Saved entries:
Start of Block

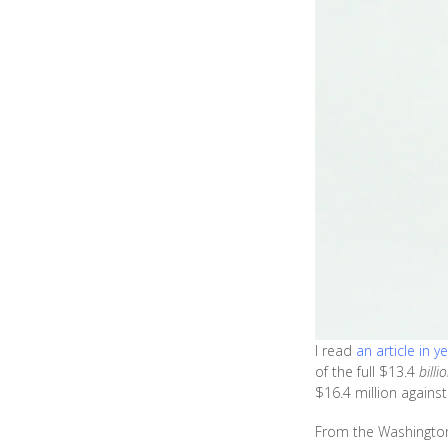
I read
an article in y
of the full $13.4
billi
$16.4 million agains
From the Washington 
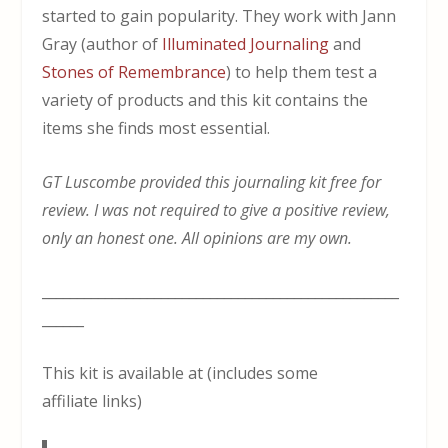
started to gain popularity. They work with Jann
Gray (author of
Illuminated Journaling
and
Stones of Remembrance
) to help them test a
variety of products and this kit contains the
items she finds most essential.
GT Luscombe provided this journaling kit free for
review. I was not required to give a positive review,
only an honest one. All opinions are my own.
___________________________________________________
______
This kit is available at (includes some
affiliate links)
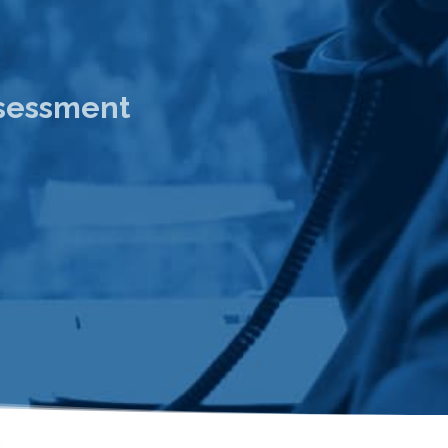
ssessment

End of Block

__Directive__: Change "kit" to "set" in the part of the entries that opens with the line containing "started to gain" and closes at the end of the entries, and give that part again with nothing else altered. Leave out the pictures.

__Answer to this task__:
started to gain popularity. They work with Jann
Gray (author of
Illuminated Journaling
and
Stones of Remembrance
) to help them test a
variety of products and this set contains the
items she finds most essential.
GT Luscombe provided this journaling set free for
review. I was not required to give a positive review,
only an honest one. All opinions are my own.
___________________________________________________
______
This set is available at (includes some
affiliate links)
ssessment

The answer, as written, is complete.